What’s more important – design or functionality?

My professional background comes from the world of design. I’ve been fortunate enough during my career to have many international design awards on my resume. So, I’d like to think that I have a pretty good understanding of the value of design when it comes to marketing. I’ve also had the privilege of expanding my knowledge of marketing over the years through formal training and through life experience to gain a better understanding of what makes people react to visual communication.

Looking strictly online, we see that there are oodles of website design shops out there that are producing killer looking websites – and they’ve become quite successful at it. The disappointing fact is that many are simply taking advantage of people who don’t fully understand marketing by placing their entire marketing strategy on the back of what amounts to a coat of paint. Whether it be intentionally or unintentionally, there are thousands of beautiful websites that are simply sitting there looking good – and not accomplishing much else.

It’s like highschool all over again.

Let’s take it to the print world for a moment. I could design an award winning brochure for a client that they could put in a gorgeous display in their place of business. If no one ever walks into the business, how would they ever get to see this award winning brochure? Design can only take you so far. You can always polish a turd, but at the end of the day a turd still gets flushed. Beautiful design should simply exist to support a much larger strategic endeavor.

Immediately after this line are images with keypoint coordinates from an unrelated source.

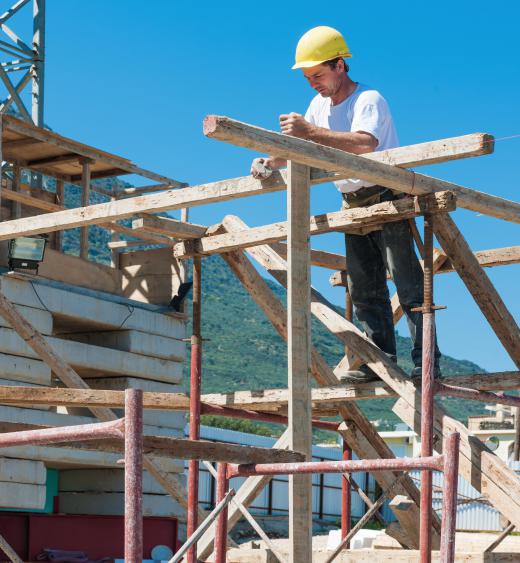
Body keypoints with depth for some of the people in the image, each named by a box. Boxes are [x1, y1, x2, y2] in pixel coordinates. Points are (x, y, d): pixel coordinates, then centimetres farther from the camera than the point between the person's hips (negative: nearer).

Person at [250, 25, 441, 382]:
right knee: (365, 291, 6)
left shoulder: (369, 100, -17)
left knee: (408, 284, -11)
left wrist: (311, 131, -41)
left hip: (387, 198, -8)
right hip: (354, 206, 8)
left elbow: (365, 144, -36)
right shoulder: (320, 105, 9)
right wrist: (270, 162, -5)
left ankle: (426, 362, -12)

A little bit country, a little bit rock ‘n’ roll

The functionality of a website is much more important than what it looks like, but truth be told, the combination of both is the recipe for success. The content strategy behind a website is what is king. Unless someone is browsing Instagram, they aren’t looking for pretty pictures. They’re looking for information and answers to questions that will solve their problems and make their lives easier. Success is determined by how quickly and effectively they can have their questions answered and they will put more value and credibility into the source that provides them with this information.

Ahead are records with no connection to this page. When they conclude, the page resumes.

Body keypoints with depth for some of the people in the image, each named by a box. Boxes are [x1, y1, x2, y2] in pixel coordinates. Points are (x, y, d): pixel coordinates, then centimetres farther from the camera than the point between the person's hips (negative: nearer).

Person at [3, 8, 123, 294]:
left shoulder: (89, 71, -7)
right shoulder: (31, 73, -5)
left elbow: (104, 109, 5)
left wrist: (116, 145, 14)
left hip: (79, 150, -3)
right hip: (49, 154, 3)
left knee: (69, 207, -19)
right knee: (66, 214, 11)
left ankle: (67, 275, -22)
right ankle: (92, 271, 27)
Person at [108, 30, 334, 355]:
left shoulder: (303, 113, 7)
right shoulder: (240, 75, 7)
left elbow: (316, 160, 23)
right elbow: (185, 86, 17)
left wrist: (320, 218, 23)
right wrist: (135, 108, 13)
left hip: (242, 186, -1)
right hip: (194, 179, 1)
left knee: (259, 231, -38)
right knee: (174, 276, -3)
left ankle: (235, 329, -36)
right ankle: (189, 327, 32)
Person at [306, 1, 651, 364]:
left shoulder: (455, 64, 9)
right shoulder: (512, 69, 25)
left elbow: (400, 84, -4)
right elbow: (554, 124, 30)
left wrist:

So if your web development team has been all about the look and nothing else, you may need to ask yourself (and them) a few questions:

  • What is the purpose of the website?
    Is your website intended to just be an online brochure or do you want it to be an extension of your brand? Anyone can design their own website for free and there’s plenty of low cost and free design templates that look fantastic. However, there is skill involved in producing an effective website. I could technically change the brakes on my car, but later that afternoon you’d probably find me crashed through the front of a KFC with mayonnaise in my hair. Leave it to professionals you can trust.

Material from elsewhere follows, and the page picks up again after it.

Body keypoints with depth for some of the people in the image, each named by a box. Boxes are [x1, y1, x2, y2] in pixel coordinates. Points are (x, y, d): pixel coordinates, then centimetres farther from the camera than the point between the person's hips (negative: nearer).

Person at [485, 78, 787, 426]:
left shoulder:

Good thing I keep extra wet wipes in the glove compartment.

  • How is the website going to affect my brand?
    Do the people designing your website have an understanding of inbound marketing? Do they understand that your website is an extension of your brand or are they simply known for designing beautiful websites? Few can help you create relevant content with a clear understanding of your audience’s pain points.
  • What kind of return on investment do I expect?
    If you don’t expect any return on your investment, then don’t bother wasting your time and money. You need to view your website as global location that reflects your brand and requires constant attention. How much effort you want to put into your online marketing strategy will determine what you get out of it.

Great design is important. It can draw attention and help build brand credibility, but as I’ve mentioned, it needs to be supported by a sound strategy and great content that people find valuable.